Exercise —
Your answer must repeat the full listing, line for line.
** Opening Material provided block **
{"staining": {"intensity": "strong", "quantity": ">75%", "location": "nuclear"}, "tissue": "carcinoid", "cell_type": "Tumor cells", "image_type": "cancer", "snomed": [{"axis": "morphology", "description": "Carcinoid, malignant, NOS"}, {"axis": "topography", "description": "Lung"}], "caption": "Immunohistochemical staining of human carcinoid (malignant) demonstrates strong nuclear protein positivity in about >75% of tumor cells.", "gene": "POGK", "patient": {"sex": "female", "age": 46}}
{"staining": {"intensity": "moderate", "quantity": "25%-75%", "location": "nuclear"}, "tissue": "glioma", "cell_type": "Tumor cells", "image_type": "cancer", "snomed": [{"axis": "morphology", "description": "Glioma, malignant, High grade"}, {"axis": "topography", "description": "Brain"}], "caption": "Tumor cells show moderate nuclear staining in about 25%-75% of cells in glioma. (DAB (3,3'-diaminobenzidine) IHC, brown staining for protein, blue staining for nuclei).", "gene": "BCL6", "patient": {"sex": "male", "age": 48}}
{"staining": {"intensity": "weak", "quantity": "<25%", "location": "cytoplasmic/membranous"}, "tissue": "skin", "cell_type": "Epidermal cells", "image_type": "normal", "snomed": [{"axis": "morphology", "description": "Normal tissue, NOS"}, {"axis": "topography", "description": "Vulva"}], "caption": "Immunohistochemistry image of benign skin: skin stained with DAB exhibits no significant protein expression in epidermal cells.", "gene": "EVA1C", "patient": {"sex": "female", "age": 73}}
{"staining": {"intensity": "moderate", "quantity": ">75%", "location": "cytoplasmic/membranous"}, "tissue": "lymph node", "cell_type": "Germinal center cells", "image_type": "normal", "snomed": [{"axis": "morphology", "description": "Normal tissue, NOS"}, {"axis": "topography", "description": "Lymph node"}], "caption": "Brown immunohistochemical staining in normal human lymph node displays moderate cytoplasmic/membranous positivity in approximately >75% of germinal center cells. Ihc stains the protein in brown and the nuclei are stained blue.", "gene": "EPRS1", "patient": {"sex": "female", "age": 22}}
** Closing Material provided block **
Task output —
{"staining": {"intensity": "strong", "quantity": ">75%", "location": "nuclear"}, "tissue": "carcinoid", "cell_type": "Tumor cells", "image_type": "cancer", "snomed": [{"axis": "morphology", "description": "Carcinoid, malignant, NOS"}, {"axis": "topography", "description": "Lung"}], "caption": "Immunohistochemical staining of human carcinoid (malignant) demonstrates strong nuclear protein positivity in about >75% of tumor cells.", "gene": "POGK", "patient": {"sex": "female", "age": 46}}
{"staining": {"intensity": "moderate", "quantity": "25%-75%", "location": "nuclear"}, "tissue": "glioma", "cell_type": "Tumor cells", "image_type": "cancer", "snomed": [{"axis": "morphology", "description": "Glioma, malignant, High grade"}, {"axis": "topography", "description": "Brain"}], "caption": "Tumor cells show moderate nuclear staining in about 25%-75% of cells in glioma. (DAB (3,3'-diaminobenzidine) IHC, brown staining for protein, blue staining for nuclei).", "gene": "BCL6", "patient": {"sex": "male", "age": 48}}
{"staining": {"intensity": "weak", "quantity": "<25%", "location": "cytoplasmic/membranous"}, "tissue": "skin", "cell_type": "Epidermal cells", "image_type": "normal", "snomed": [{"axis": "morphology", "description": "Normal tissue, NOS"}, {"axis": "topography", "description": "Vulva"}], "caption": "Immunohistochemistry image of benign skin: skin stained with DAB exhibits no significant protein expression in epidermal cells.", "gene": "EVA1C", "patient": {"sex": "female", "age": 73}}
{"staining": {"intensity": "moderate", "quantity": ">75%", "location": "cytoplasmic/membranous"}, "tissue": "lymph node", "cell_type": "Germinal center cells", "image_type": "normal", "snomed": [{"axis": "morphology", "description": "Normal tissue, NOS"}, {"axis": "topography", "description": "Lymph node"}], "caption": "Brown immunohistochemical staining in normal human lymph node displays moderate cytoplasmic/membranous positivity in approximately >75% of germinal center cells. Ihc stains the protein in brown and the nuclei are stained blue.", "gene": "EPRS1", "patient": {"sex": "female", "age": 22}}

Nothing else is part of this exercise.